▶ **Provided records**:
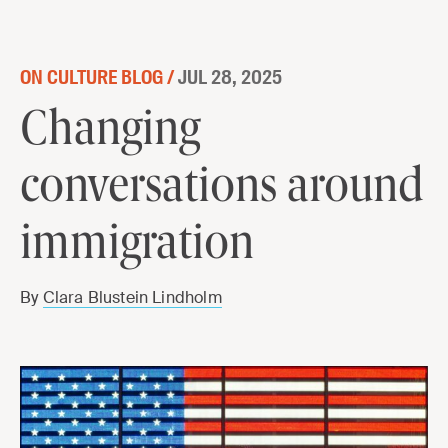
Skip to content
ON CULTURE BLOG /
JUL 28, 2025
Changing
conversations around
immigration
By
Clara Blustein Lindholm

▶ **Exercise prompt**: Can you reproduce every line of text in the listing above verbatim, leaving the pictures out?

▶ **Response to the exercise**:
Skip to content
ON CULTURE BLOG /
JUL 28, 2025
Changing
conversations around
immigration
By
Clara Blustein Lindholm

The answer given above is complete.